Digital technologies play a greater-than-expected role in reducing carbon emissions and may represent a unique opportunity for further reductions, according to new research. A report by fellows at Engineering for Change supported by the Association of German Engineers VDI suggests that industry professionals, educators and policy makers can leverage digital technologies to support decarbonization now and in the future.
One study that exemplifies the potential found that for every unit of digital technology used in electricity production, carbon emissions can be reduced by 5.6 units, according to Chenchen Huang at Xianmen University, published in Energy Policy in 2023.
“This increase in digital technologies may include the use of AI and big data, e.g. to support renewable energy forecasting, load forecasting, and balancing demand and supply. By doing so, an efficient use of energy can be promoted and steered. This is especially important for the building sector but also for the transport sector, as current decarbonization efforts in transportation strongly rely on electricity-based technologies,” says Rica Schulz, an industrial engineer in Germany and a former E4C Fellow who co-wrote the report.
Digital technologies can include virtual models such as digital twins that can be used in the transport and habitat sectors to monitor technology and systems over their lifecycles, identifying areas for improved efficiency. Other examples include big data, artificial intelligence and “smart” appliances, each of which can increase efficiency.
Global climate deadlines are approaching in 2030 and 2050 and achieving the goals will require rapid changes to old infrastructure and systems critical for safety. It’s still unclear how digital technologies can improve economic, social, and technical aspects of housing and transportation without compromising the reliability of these important systems.
The good news may be that the research into digital technologies is robust. A key finding in the report is that improvements in computing power and technology are not slowing down. Future advancements in algorithms, hardware, and platforms could lead to rapid, “doubly exponential” growth, which would impact decarbonization efforts. The potential benefits of improved computing power in decarbonization initiatives are huge but have not yet been fully realized.
“We are doing particularly well on research and development. We have a huge portfolio of available technologies and interesting solutions which are waiting to be applied and many people are driving the topic of sustainability with a lot of passion and motivation. Also here the mix of different products and solutions is important and helps to balance potential weaknesses of each technology,” Ms. Schulz says.
The bad news may be a collective short-sighted anxiety about the cost.
“I think decarbonization efforts are not hampered by the availability of technologies, but by the ability to apply them. This may be due to personal objections of consumers, politicians or because it requires high investments and efforts to apply them. As a result, many decisions are not being made with the focus on long-term benefits but on short-term cost,” Ms. Schulz says. “Many technologies and decarbonization efforts might require high investments at first but strongly pay off in the future and therefore have a high return on investment which is just not obvious today. To make effective decisions, I think it would be important to do a long-term calculation as well, including future benefits like prevented catastrophes and related cost to them.”

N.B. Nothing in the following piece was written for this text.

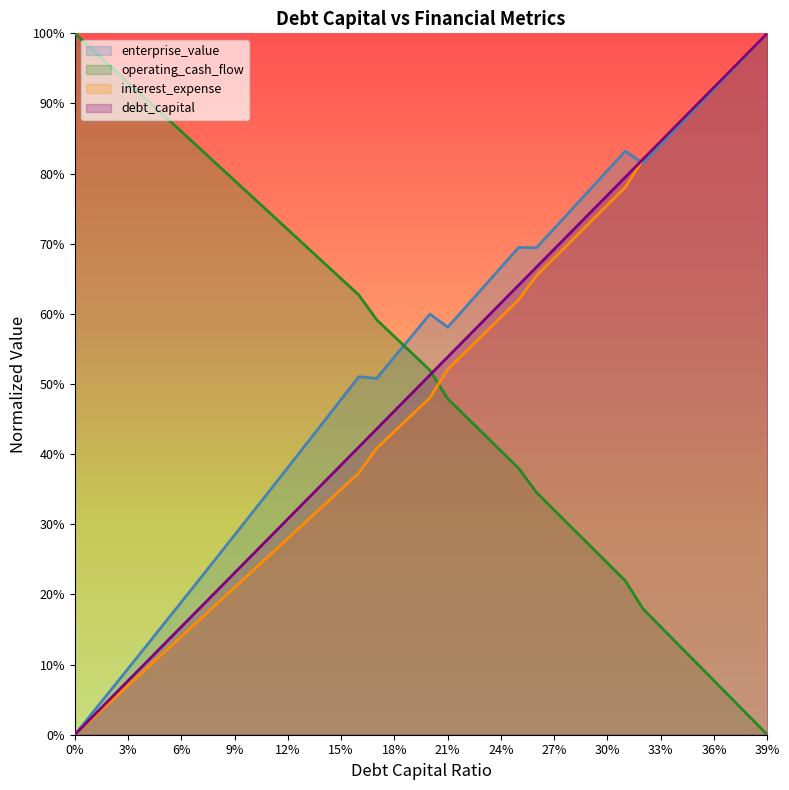

Rank the categories by interest_expense value from highest to lowest.

0.39, 0.38, 0.37, 0.36, 0.35, 0.34, 0.33, 0.32, 0.31, 0.3, 0.29, 0.28, 0.27, 0.26, 0.25, 0.24, 0.23, 0.22, 0.21, 0.2, 0.19, 0.18, 0.17, 0.16, 0.15, 0.14, 0.13, 0.12, 0.11, 0.1, 0.09, 0.08, 0.07, 0.06, 0.05, 0.04, 0.03, 0.02, 0.01, 0.0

The report suggests that the current knowledge and skills of policymakers and engineers are not enough to fully take advantage of digital technologies. The skills needed to solve complex decarbonization problems are becoming more interdisciplinary, and building these skills should be a priority. Additionally, one of the challenges in using digital technology for decarbonization is ensuring that new technologies don’t weaken the reliability of important infrastructure. Also, the current way that climate technology is financed is not enough to disrupt the systems that are critical for safety.
The report outlines seven recommendations to stakeholders. Ms. Schulz draws out two recommendations to mention here.
“First, I think it is important to take the full product life-cycle into consideration. In case of electric vehicles this includes the production of raw material, batteries as well as the level of emissions of energy consumed in the product use phase and potential waste,” Ms. Schulz says. Otherwise, she says, a technology’s environmental benefits can be overestimated.
“Secondly, our structures and institutions are designed to take a short-term focus. I recommend to be more bold and do the calculation of future benefits as well. This is relevant for politicians and companies alike,” Ms. Schulz says.
The researchers also suggest five areas for future research in the report, which could help push forward decarbonization efforts using digital technologies.